Filesystem issues with very large blobstorages (inodes)

Does anyone have experience with running Plone in a datacenter with specialised filesystems?

One of our clients who we help with technical issues has a Plone site with a very large blobstorage (100000+ files). The system administration is running most of the systems on a SAN, which until recently was using ext4. Now they've switched SAN suppliers and the new filesystem is a 'high performance optimised' etc. filesystem, but has a smart way of splitting metadata and data in separate storage locations, for which space is reserved in advanced. And they made a miscalculation.

Only after the migration they found out Plone is storing blobs in deeply nested subdirectories (requiring many inodes and other metadata per blob), but backing up the blobstorage to the SAN regularly using collective.recipe.backup which uses rsync with hardlinks makes things worse. I.e. they were very quickly running out of inodes.

Blobstorage moved from lawn to bushy layout years ago because from what I understood filesystems at that time didn't like 50000 files in one directory. The above is I think an example where advancements in filesystem technology is causing the opposites. 80% of the blobstorages in the world will probably be hosted on a unix/linux variation and ext4. There is the layout strategy in ZODB/blobstorage and there was a migration tool provided to move between bushy and lawny, but these are two opposites. Did anyone have a need in the last years to have a layout strategy inbetween?

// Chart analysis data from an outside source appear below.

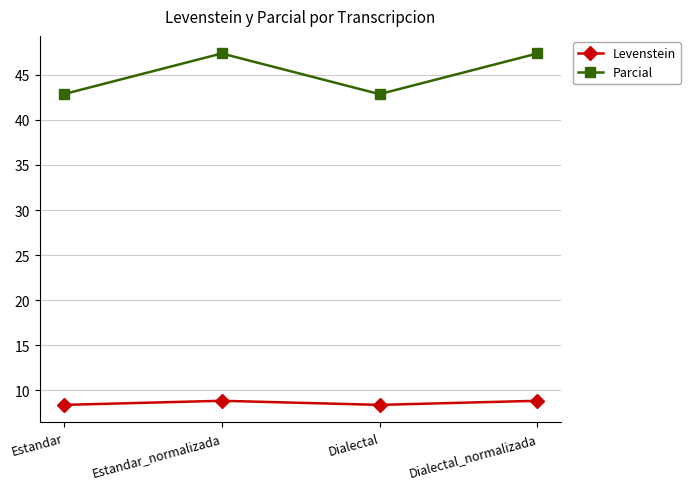

What is the total value across all series at Dialectal?

51.2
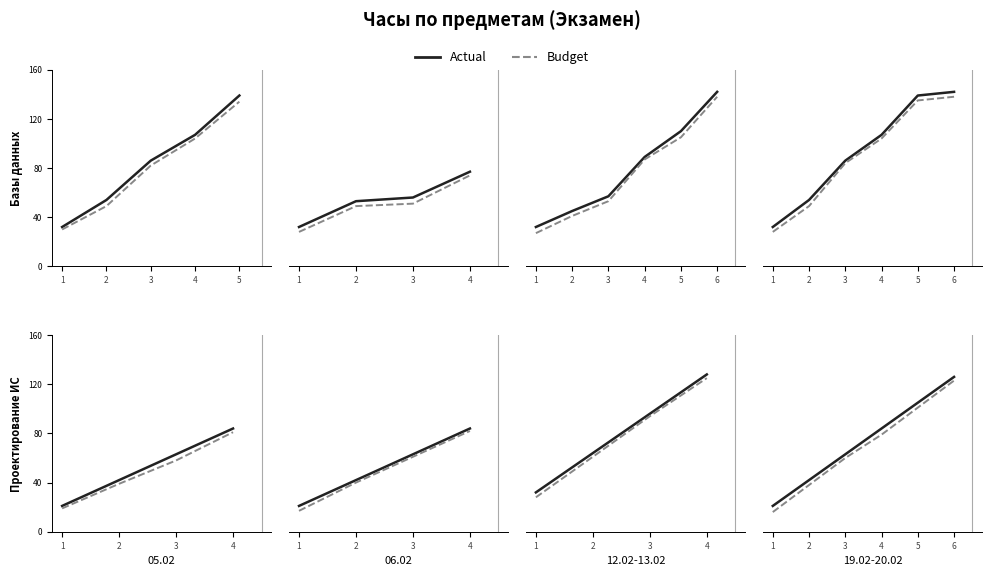

List the series in order of their peak value, lowest first.

Budget, Actual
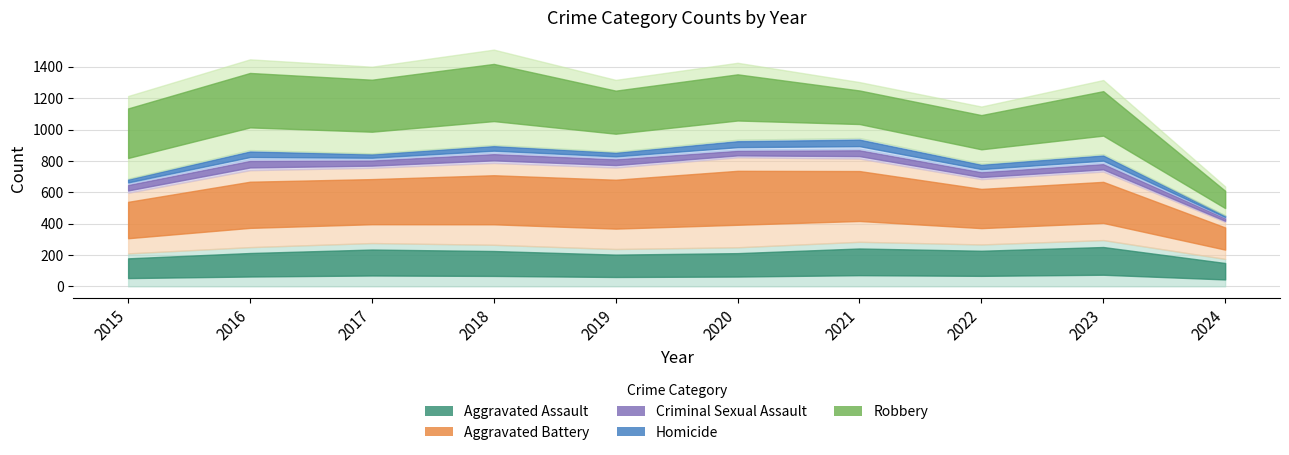

What is the difference between the maximum and minimum values in the Aggravated Assault series?

120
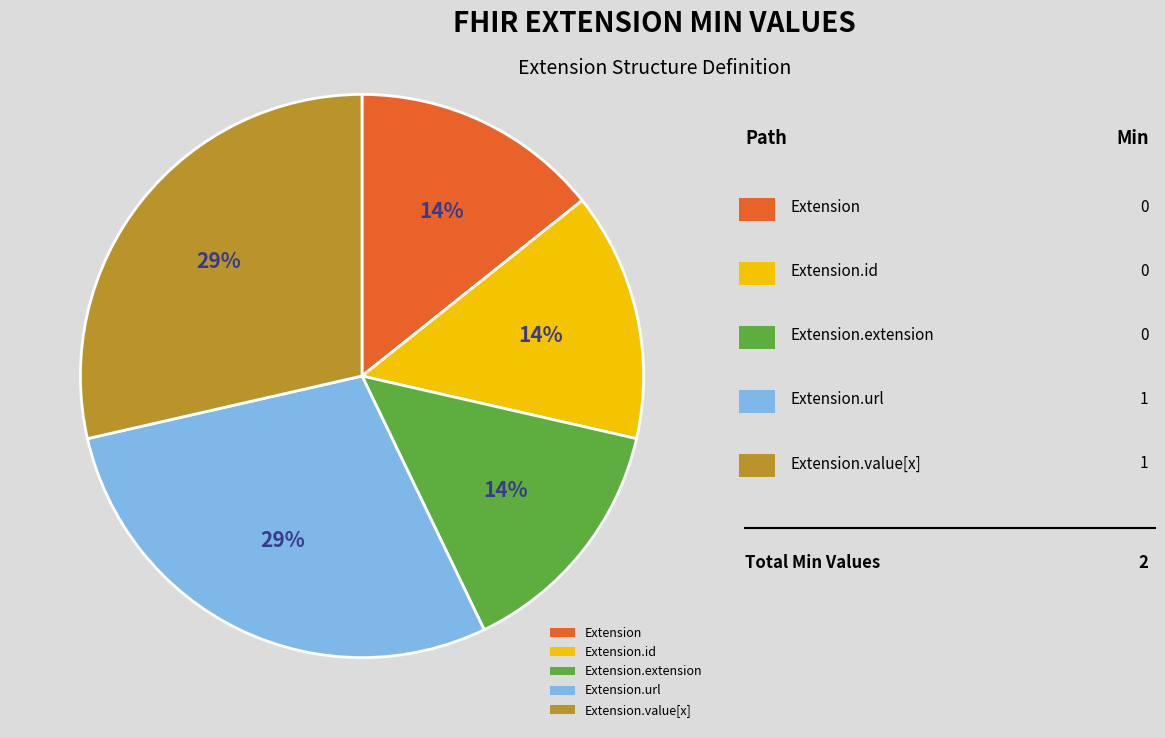

Is the sum of Extension.id and Extension.value[x] greater than half?

No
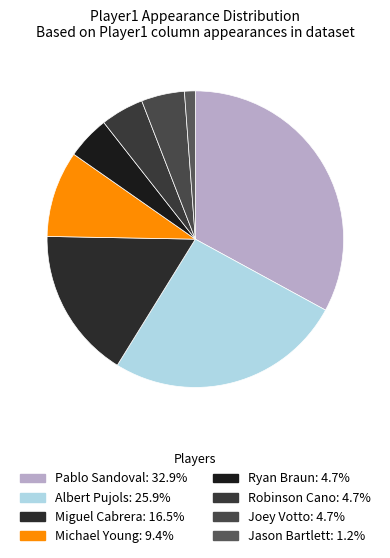

Does Ryan Braun represent more than half of the total?

No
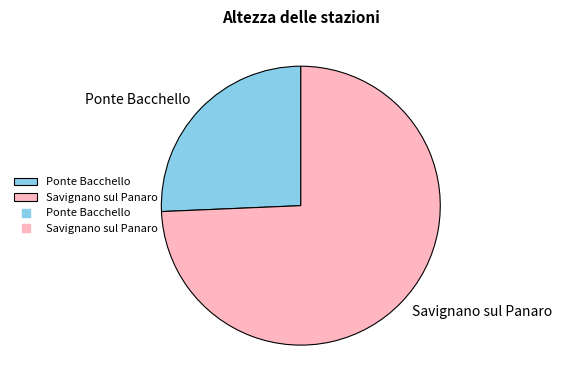

How many slices are in this pie chart?

2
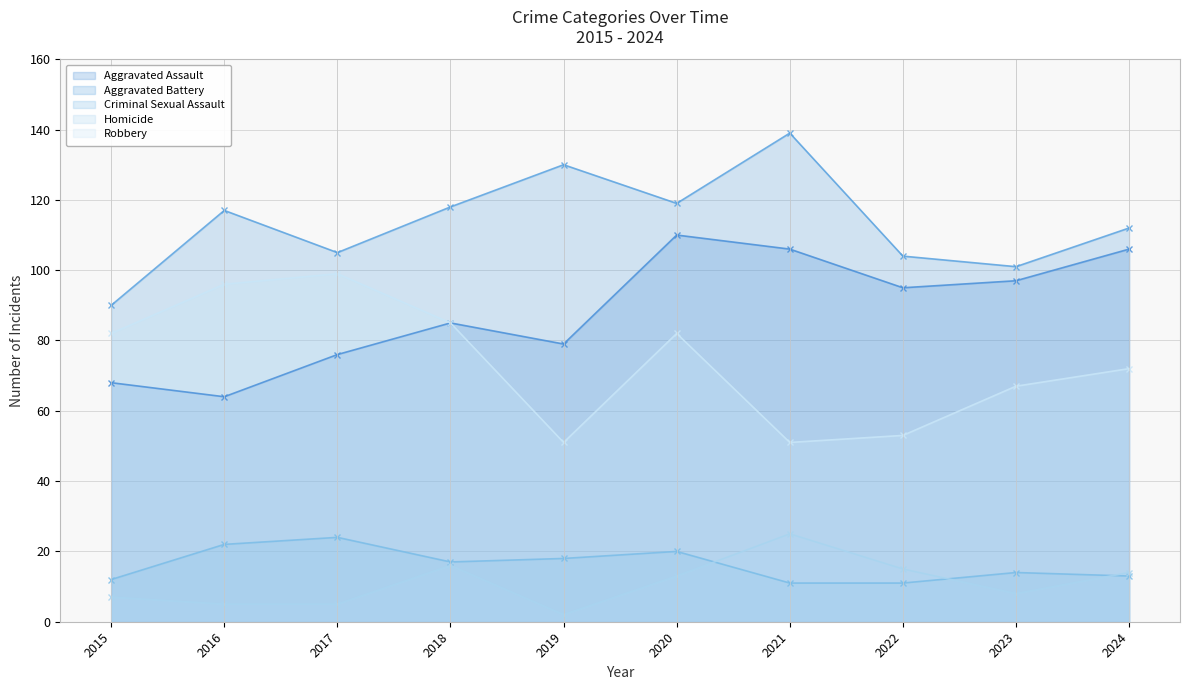

Reading left to right, transcribe all the data shown in this chart.

Aggravated Assault: 2015=68	2016=64	2017=76	2018=85	2019=79	2020=110	2021=106	2022=95	2023=97	2024=106
Aggravated Battery: 2015=90	2016=117	2017=105	2018=118	2019=130	2020=119	2021=139	2022=104	2023=101	2024=112
Criminal Sexual Assault: 2015=12	2016=22	2017=24	2018=17	2019=18	2020=20	2021=11	2022=11	2023=14	2024=13
Homicide: 2015=7	2016=5	2017=5	2018=16	2019=2	2020=13	2021=25	2022=15	2023=8	2024=14
Robbery: 2015=82	2016=96	2017=99	2018=85	2019=51	2020=82	2021=51	2022=53	2023=67	2024=72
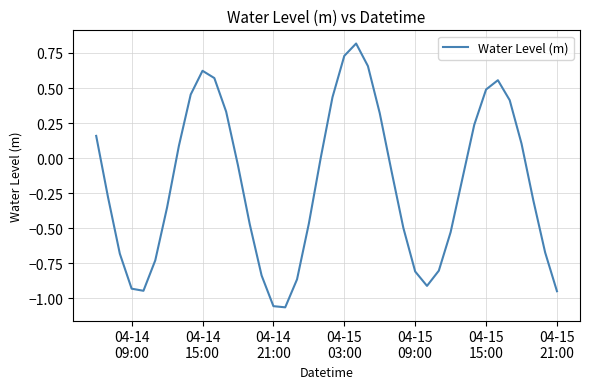

How many series are shown in this chart?

1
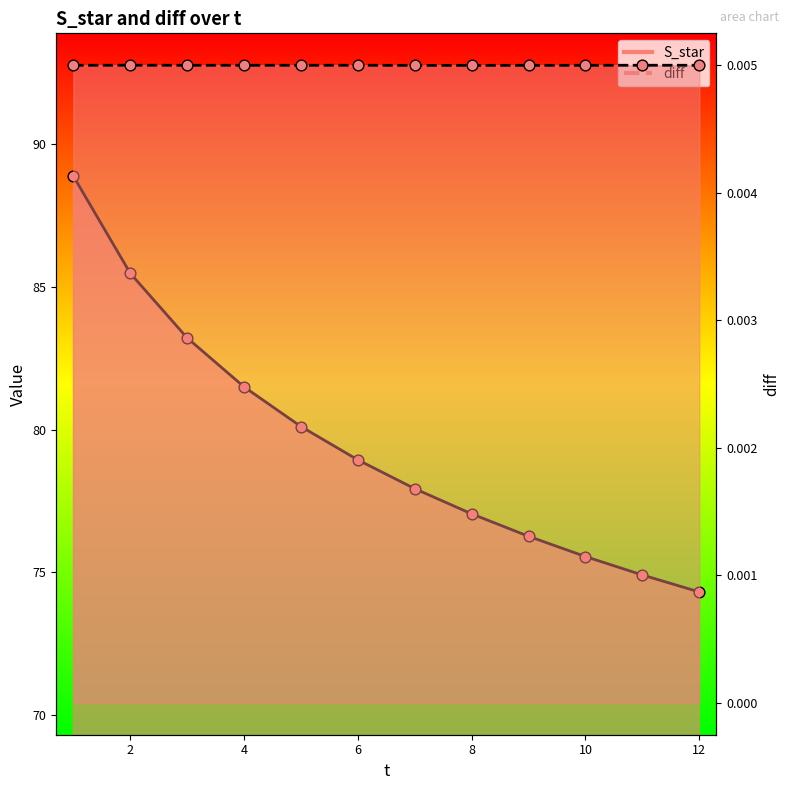

At which category is the sum across all series the highest?

1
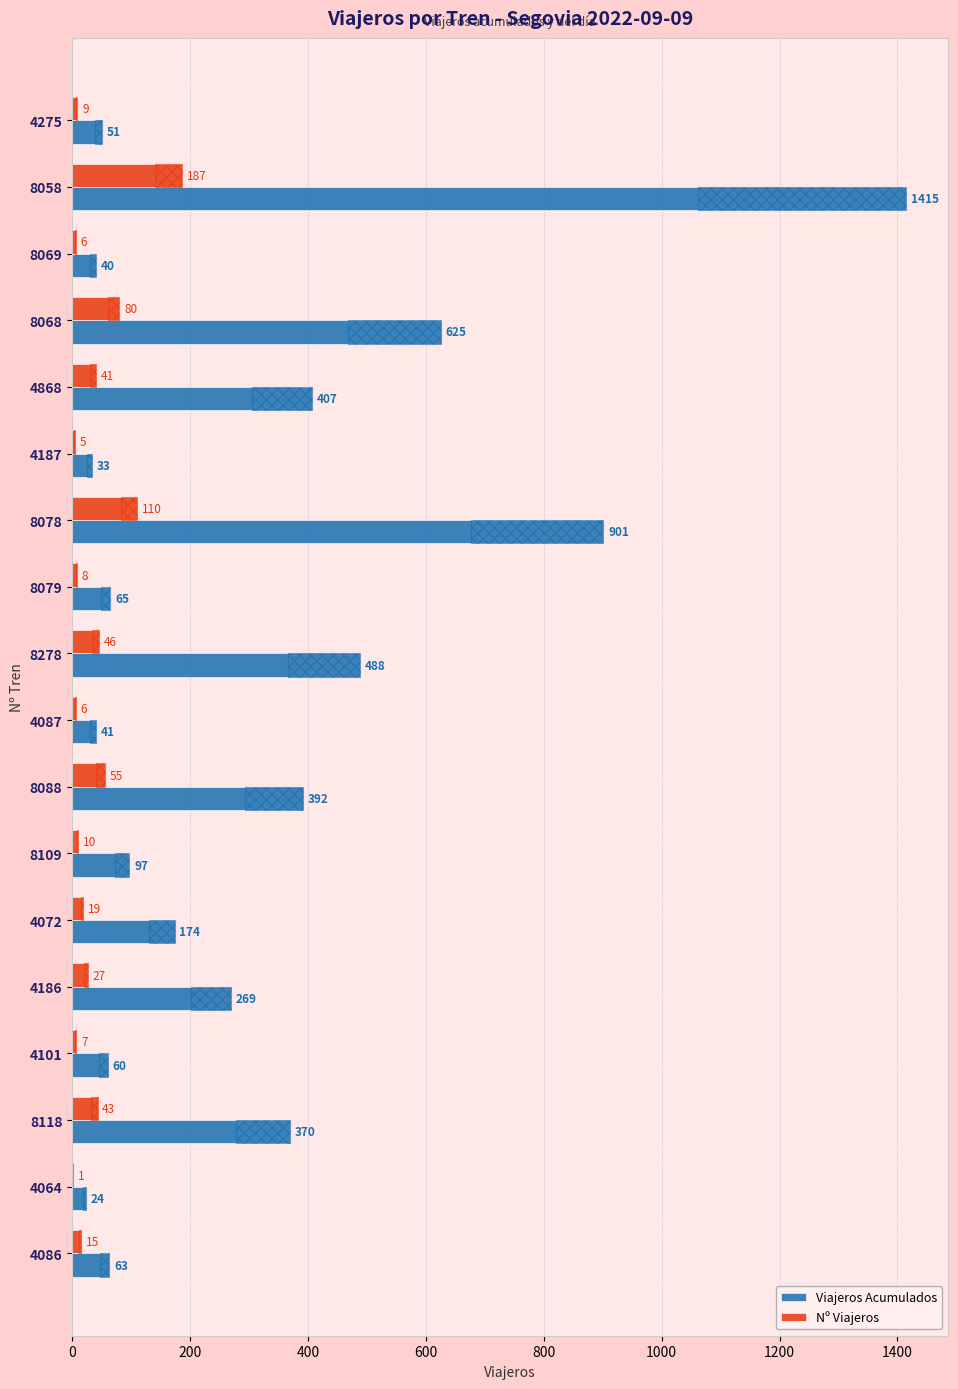

True or false: Viajeros Acumulados has a value of 488 at 8278.

True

sounds like they might be using XFS…

your problem seems complicated to solve; the only workaround I see is creating backups using the zipbackup script in collective.recipe.backup, that way, the number of inodes will remain almost the same after the backup is run.

I would post this question to the very active ZODB mailing list.

One of the strategies will indeed be to move to zipbackups, but it will be very space inefficient compared to rsync/hardlinks.

I have the same issue on a prod server.
I think I will try the zipbackup approach you recommend.

Thanks

1 Like

I though your problem was inodes and not disk space :wink:

can you can elaborate more so we can all learn a little bit more?

@hvelarde

The problem with a large blobstorage is that it uses up a lot of inodes, minimal of 9 inodes (8 directories and a file) per blob. When you back up your blobstorage twice a day for 15 days, you'll use 9*30 = 270 inodes per blob. With a 100.000 objects blobstorage that's 27 milion inodes.

If your blobstorage is 10Gb, you'll only spend another 10Gb for the blobstorage backup, because normally c.r.backup will use hardlinks for all the backup revisions. If you switch to zipbackup for the blobstorage you'll use way less inodes, but will use 30*10Gb storage, there's no hardlink deduping anymore. So you trade inodes for storage.

yes, I understand that but, again, I though your problem was inodes and not disk space.

on the other side, maybe you have to review your backup strategy: doing full backups twice a day is a bad idea; normally you do incremental backups that consume lot less space because you only backup content that has been added/changed since last backup and that should never replicate the whole database and you should not have an issue on inodes neither disk space.

the only time when you should generate a new full backup is after a database compaction, AFAIK.

But again, where do I state that I have a problem with disk space? I only say it's space inefficient.

c.r.backup doesn't yet have the extra logic/tooling to do differential blobstorage zip-backups and -restores, but this could be added.

1 Like

thanks, I didn't knew that; I just reviewed the documentation and now is clear to me how it works and what are the limitations.

according to this article, it is possible to implement incremental backups using rsync:

maybe @cleberjsantos wants to help implementing this feature :wink:

1 Like

@hvelarde Cool, I sure wants :smiley:

We use https://bitbucket.org/nikratio/s3ql/ to backup plone to s3 or swift. The nice thing it does is it not only stores hard links but also does deduplication so copies of the same data aren't stored twice. Might seem a little crazy but it supports a local fs so you could use this to get around your inodes issue without taking up a lot more disk. It doesn't require any retooling as its a virtual fs. We use this via docker so we don't even need to install system packages. Of course you are adding extra layers so more points of failure so use at your own risk.